■ **Task objective**
Please return every line in the entries below with the word "FilterGroupFunctionComponent" in it.

■ **Supplied records**
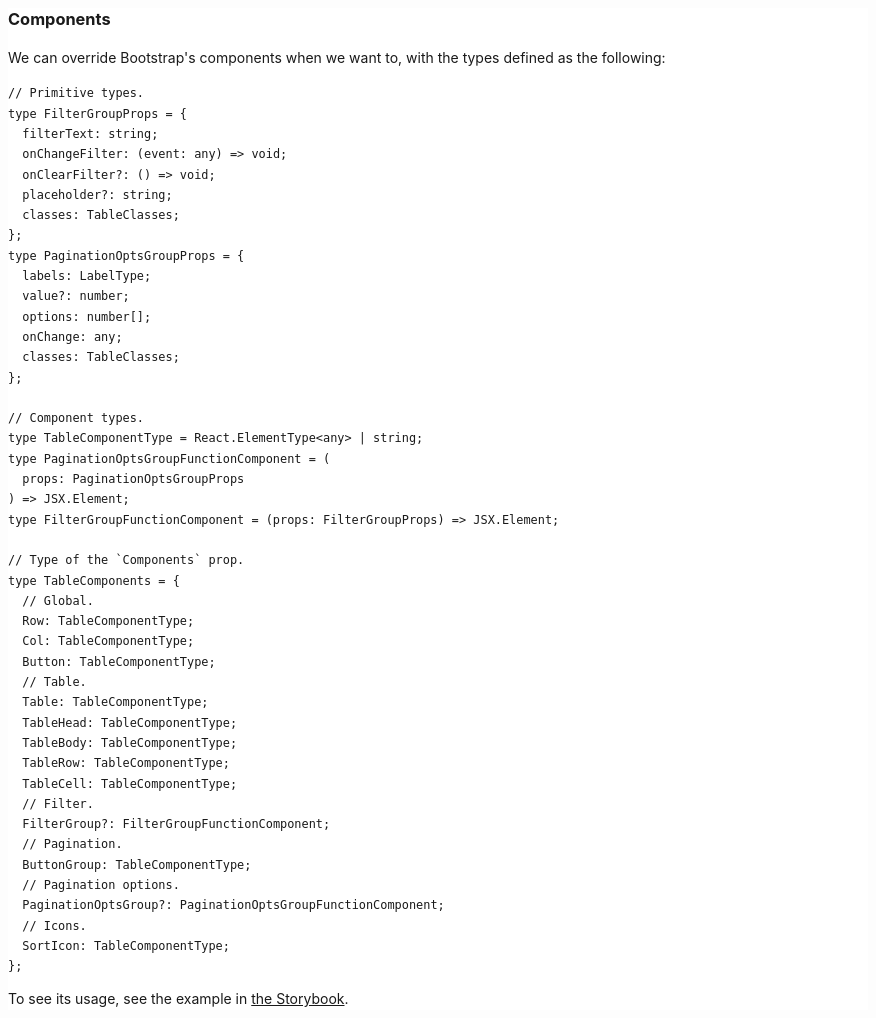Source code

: ### Components

We can override Bootstrap's components when we want to, with the types defined as the following:

```tsx
// Primitive types.
type FilterGroupProps = {
  filterText: string;
  onChangeFilter: (event: any) => void;
  onClearFilter?: () => void;
  placeholder?: string;
  classes: TableClasses;
};
type PaginationOptsGroupProps = {
  labels: LabelType;
  value?: number;
  options: number[];
  onChange: any;
  classes: TableClasses;
};

// Component types.
type TableComponentType = React.ElementType<any> | string;
type PaginationOptsGroupFunctionComponent = (
  props: PaginationOptsGroupProps
) => JSX.Element;
type FilterGroupFunctionComponent = (props: FilterGroupProps) => JSX.Element;

// Type of the `Components` prop.
type TableComponents = {
  // Global.
  Row: TableComponentType;
  Col: TableComponentType;
  Button: TableComponentType;
  // Table.
  Table: TableComponentType;
  TableHead: TableComponentType;
  TableBody: TableComponentType;
  TableRow: TableComponentType;
  TableCell: TableComponentType;
  // Filter.
  FilterGroup?: FilterGroupFunctionComponent;
  // Pagination.
  ButtonGroup: TableComponentType;
  // Pagination options.
  PaginationOptsGroup?: PaginationOptsGroupFunctionComponent;
  // Icons.
  SortIcon: TableComponentType;
};
```

To see its usage, see the example in [the Storybook](https://imballinst.github.io/react-bs-datatable/?path=/story/advanced-guides--using-material-ui-table).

■ **Your response**
type FilterGroupFunctionComponent = (props: FilterGroupProps) => JSX.Element;
  FilterGroup?: FilterGroupFunctionComponent;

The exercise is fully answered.